PAGINA:
———

Un quesito aleggia su Toy Story 4: ce n’era davvero bisogno? Il terzo capitolo della saga aveva chiuso alla grande quella che a tutti gli effetti sembrava una trilogia, con Andy ormai cresciuto e in partenza per il college che in una scena strappalacrime donava Woody, Buzz e soci alla piccola e timida Bonnie. Il cerchio si chiudeva. E ci saremmo ricordati di Toy Story come della più bella saga Pixar. Amen.
Perché allora riaprire l’arco narrativo con un nuovo “pericoloso” capitolo? Perché rischiare di sporcare una saga perfettamente compiuta con un’aggiunta di cui nessuno sentiva veramente il bisogno? Dopo Toy Story 3 davvero sembrava non ci fosse null’altro da dire. E allora, il primo pensiero è stato che si volesse sfruttare a ogni costo il richiamo del franchise prolungandolo in una saga infinita. Vili questioni di denaro. Come sempre, in fin dei conti. Il timore diventava ancora più palpabile per via delle vicissitudini produttive che hanno accompagnato la realizzazione del film, dai primi annunci smentiti, passando per le varie sostituzioni, sia alla regia (con papà Pixar John Lasseter che cedeva completamente a Josh Cooley), sia alla sceneggiatura (con Rashida Jones e Will McCormack che lasciavano il progetto per divergenze produttive con la Pixar e venivano sostituiti da Stephany Folsom). Senza contare che l’ultimo film dello studio d’animazione (Gli incredibili 2 del 2018) era stato tutto fuorché esaltante.
Ecco perché ci siamo presentati in sala disillusi, dubbiosi, disingannati. Ci siamo stiracchiati sulle poltrone del cinema pronti a tutto. Ma davanti allo schermo lo scetticismo si è dissolto in un baleno. Quando meno te l’aspetti ecco venir fuori un sequel che non solo ha ben ragione d’esistere, ma che per certi versi è addirittura migliore dei precedenti. Emozionante. Profondo. Creativo. Divertente. Insomma, per tutti quelli che avessero dubitato, cospargiamoci il capo di cenere e chiediamo scusa a mamma Pixar.
D’altra parte, la regia di Josh Cooley era “quasi” una garanzia. Non si chiamerà John Lasseter, ma Cooley non era certo un nome nuovo alla Pixar, avendo dato prova del suo talento in lavori come Up (2009), Ratatouille (2007) e Inside Out (2015). Il livello tecnico del film è davvero impressionante (come sempre accade coi prodotti Pixar). Ma ciò che maggiormente colpisce e distingue questo quarto capitolo dai precedenti sono i sottotesti, i diversi livelli di fruizione, che non si fermano all’avventura rocambolesca e all’ironia (la sequenza in cui Forky cerca di buttarsi ripetutamente nella spazzatura e Woody continua a salvarlo sulle note di I Can’t Let You Throw Yourself Away di Randy Newman è da antologia delle risate), ma spaziano come non mai attraverso omaggi di stampo cinematografico e profonde riflessioni.

———

ESTRATTO DEI DATI:
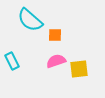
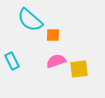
orange square: moved 2 px left
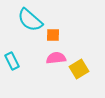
pink semicircle: moved 3 px up; rotated 12 degrees clockwise
yellow square: rotated 24 degrees counterclockwise
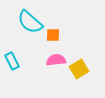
cyan semicircle: moved 2 px down
pink semicircle: moved 2 px down
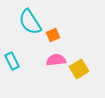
cyan semicircle: rotated 16 degrees clockwise
orange square: rotated 24 degrees counterclockwise
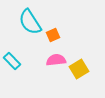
cyan rectangle: rotated 18 degrees counterclockwise
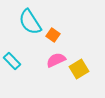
orange square: rotated 32 degrees counterclockwise
pink semicircle: rotated 18 degrees counterclockwise
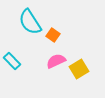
pink semicircle: moved 1 px down
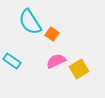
orange square: moved 1 px left, 1 px up
cyan rectangle: rotated 12 degrees counterclockwise
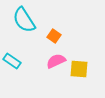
cyan semicircle: moved 6 px left, 2 px up
orange square: moved 2 px right, 2 px down
yellow square: rotated 36 degrees clockwise
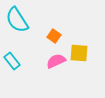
cyan semicircle: moved 7 px left
cyan rectangle: rotated 18 degrees clockwise
yellow square: moved 16 px up
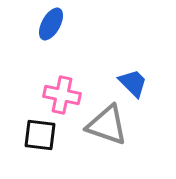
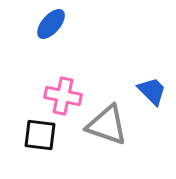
blue ellipse: rotated 12 degrees clockwise
blue trapezoid: moved 19 px right, 8 px down
pink cross: moved 1 px right, 1 px down
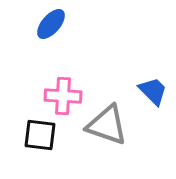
blue trapezoid: moved 1 px right
pink cross: rotated 9 degrees counterclockwise
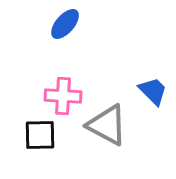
blue ellipse: moved 14 px right
gray triangle: rotated 9 degrees clockwise
black square: rotated 8 degrees counterclockwise
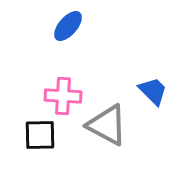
blue ellipse: moved 3 px right, 2 px down
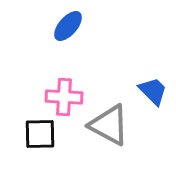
pink cross: moved 1 px right, 1 px down
gray triangle: moved 2 px right
black square: moved 1 px up
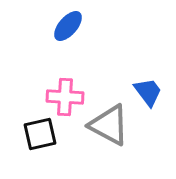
blue trapezoid: moved 5 px left, 1 px down; rotated 8 degrees clockwise
pink cross: moved 1 px right
black square: rotated 12 degrees counterclockwise
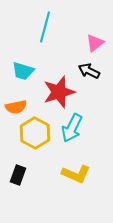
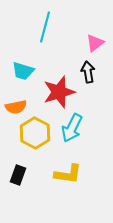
black arrow: moved 1 px left, 1 px down; rotated 55 degrees clockwise
yellow L-shape: moved 8 px left; rotated 16 degrees counterclockwise
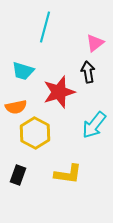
cyan arrow: moved 22 px right, 3 px up; rotated 12 degrees clockwise
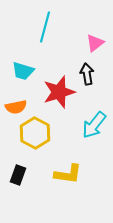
black arrow: moved 1 px left, 2 px down
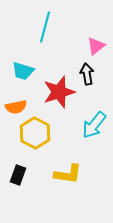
pink triangle: moved 1 px right, 3 px down
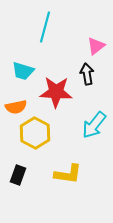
red star: moved 3 px left; rotated 20 degrees clockwise
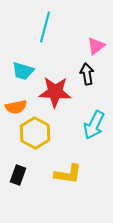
red star: moved 1 px left
cyan arrow: rotated 12 degrees counterclockwise
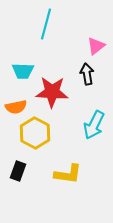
cyan line: moved 1 px right, 3 px up
cyan trapezoid: rotated 15 degrees counterclockwise
red star: moved 3 px left
black rectangle: moved 4 px up
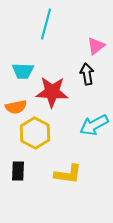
cyan arrow: rotated 36 degrees clockwise
black rectangle: rotated 18 degrees counterclockwise
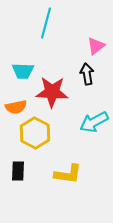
cyan line: moved 1 px up
cyan arrow: moved 3 px up
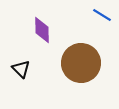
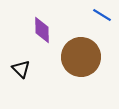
brown circle: moved 6 px up
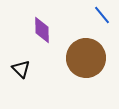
blue line: rotated 18 degrees clockwise
brown circle: moved 5 px right, 1 px down
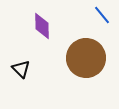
purple diamond: moved 4 px up
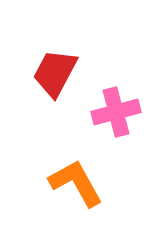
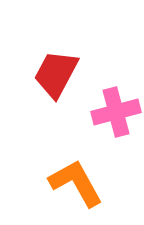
red trapezoid: moved 1 px right, 1 px down
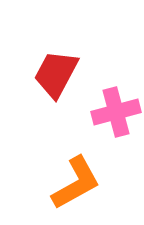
orange L-shape: rotated 90 degrees clockwise
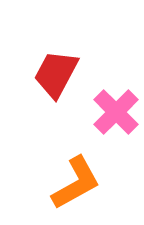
pink cross: rotated 30 degrees counterclockwise
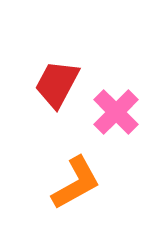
red trapezoid: moved 1 px right, 10 px down
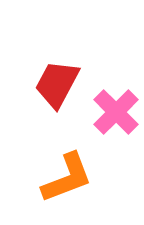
orange L-shape: moved 9 px left, 5 px up; rotated 8 degrees clockwise
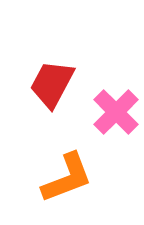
red trapezoid: moved 5 px left
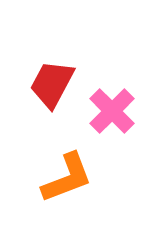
pink cross: moved 4 px left, 1 px up
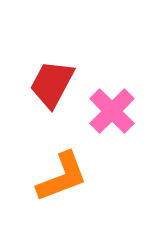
orange L-shape: moved 5 px left, 1 px up
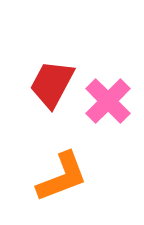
pink cross: moved 4 px left, 10 px up
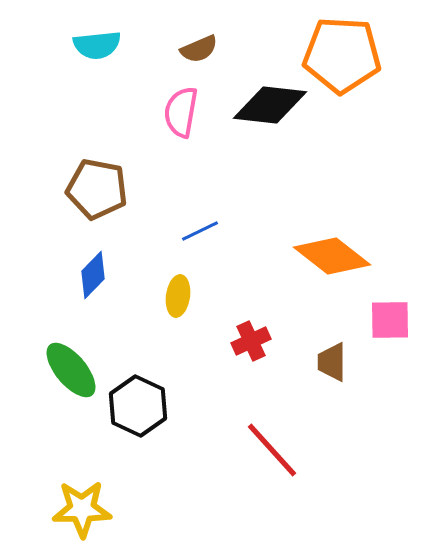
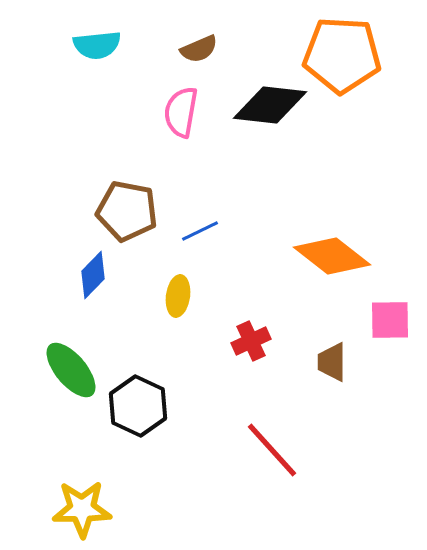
brown pentagon: moved 30 px right, 22 px down
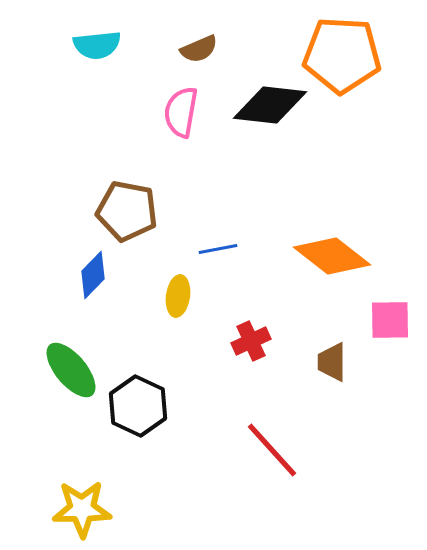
blue line: moved 18 px right, 18 px down; rotated 15 degrees clockwise
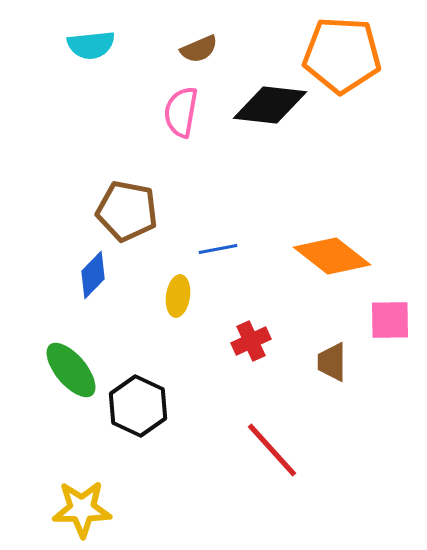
cyan semicircle: moved 6 px left
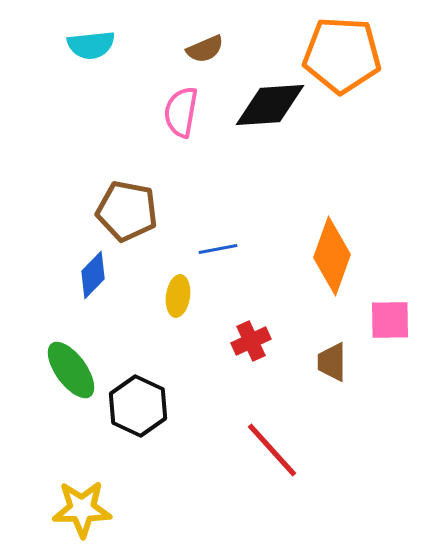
brown semicircle: moved 6 px right
black diamond: rotated 10 degrees counterclockwise
orange diamond: rotated 72 degrees clockwise
green ellipse: rotated 4 degrees clockwise
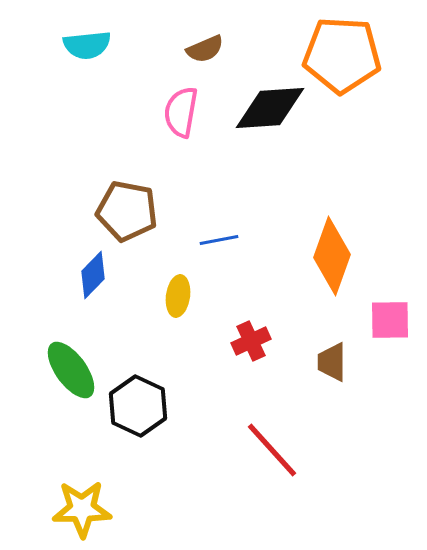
cyan semicircle: moved 4 px left
black diamond: moved 3 px down
blue line: moved 1 px right, 9 px up
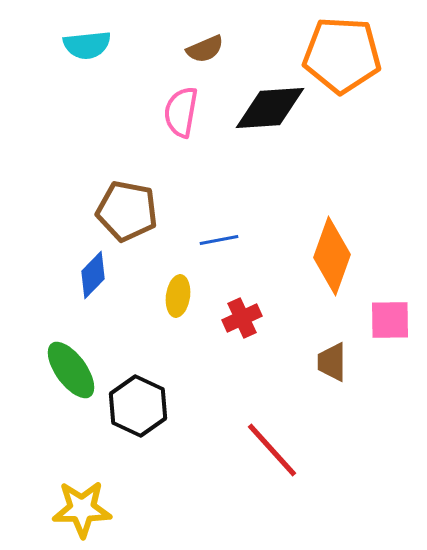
red cross: moved 9 px left, 23 px up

———

COSA SI CHIEDE: Prosegui la recensione di Toy Story 4 dal punto in cui si ferma. Il materiale non serve per svolgere il lavoro.

RISULTATO DELL'ESERCIZIO:
Perché Toy Story 4 tocca un coacervo di tematiche. È una storia d’amore, ma anche il dramma di un singolo, Woody, chiamato a un nuovo corso che a primo impatto sembra smarrirlo. È un film sulla crescita e il cambiamento inevitabile che il tempo reca con sé. Una riflessione sull’accettazione di quel cambiamento. Sulle difficoltà del prendere nuove strade. Sull’abbandono e il superamento dello stesso. Sul senso del dovere e sulle seconde occasioni (quanto sono toccanti le inquadrature delle mani di Woody mentre saluta per sempre, e poi di nuovo per sempre, Bo Peep?). È anche un film sulla diversità, emblematizzata nel “giocattolo diverso” Forky e sul valore che noi, e solo noi, decidiamo di attribuire alle cose. Perché Forky, ricavato dalla spazzatura, diventa il giocattolo più importante per Bonnie, molto di più di altri costosissimi gingilli marchiati.
Come poi abbiano fatto a ficcare tutto questo in un film di 100 minuti, resta un mistero. I personaggi sono senza dubbio uno dei punti forti del film. Oltre a Woody, Buzz e Bo Peep, ci sono tutte le vecchie glorie del franchise (Rex, Hamn, Mr. Mrs. Potato, Slinky, RC, Jessie…), a cui si aggiungono svariate new entry, ognuna della quale lascia un segno indelebile: dal perfetto duo comico Bunny e Ducky, i due peluche in premio al tiro al bersaglio del Luna Park, allo spassosissimo Duke Kaboom, lo stuntman motociclista del Canada che vanta la voce originale di Keanu Reeves; dalla tenera ma a tratti orrorifica bambola anni ’50 Gabby Gabby alle inquietanti marionette da ventriloquo al suo seguito, capitanate da Benson; senza scordarci di Forky ovviamente, formidabile motore comico della vicenda, ma anche simbolo di una diversità che verrà scandagliata e accettata nel corso della pellicola.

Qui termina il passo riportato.